Developers do not necessarily have the means to address protocol or behavioral (and in many cases, metadata) based vulnerabilities. This is because application code is generally written within a framework that encapsulates (and abstracts away) the protocol stack and because an individual application instance does not have the visibility into client-side behavior necessary to recognize many protocol-based attacks. Metadata-based attacks (such as those that manipulate HTTP headers) are also difficult if not impossible for developers to recognize, and even if they could it is not efficient from both a cost and time perspective for them to address such attacks.

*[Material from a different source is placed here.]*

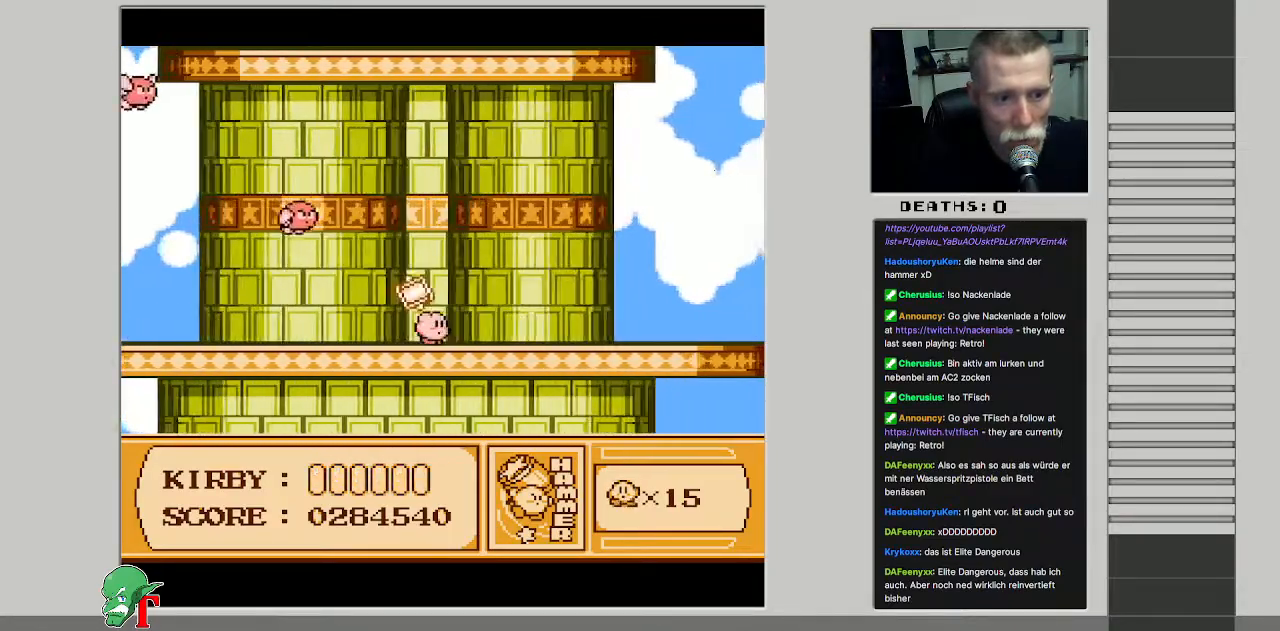
{"buttons": ["DPAD_RIGHT"], "events": []}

But some protocol behavior-based attacks may be addressed by either group. Limiting file-upload sizes, for example, can help to mitigate attacks such as slow HTTP POSTs, merely by limiting the amount of data that can be accepted through configuration-based constraints and reducing the overall impact of exploitation. But operations can’t do that unless it understands what the technical limitations – and needs – of the application are, which is something that generally only the developers are going to know. Similarly, if developers are aware of attack and mitigating solution constraints during the design and development phase of the application lifecycle, they may be able to work around it, or innovate other solutions that will ultimate make the application more secure.
The language we use to communicate can help or hinder collaboration – and not just between IT and the business. Terminology differences within IT – such as those that involve development and operations – can have an impact on how successfully security initiatives can be implemented.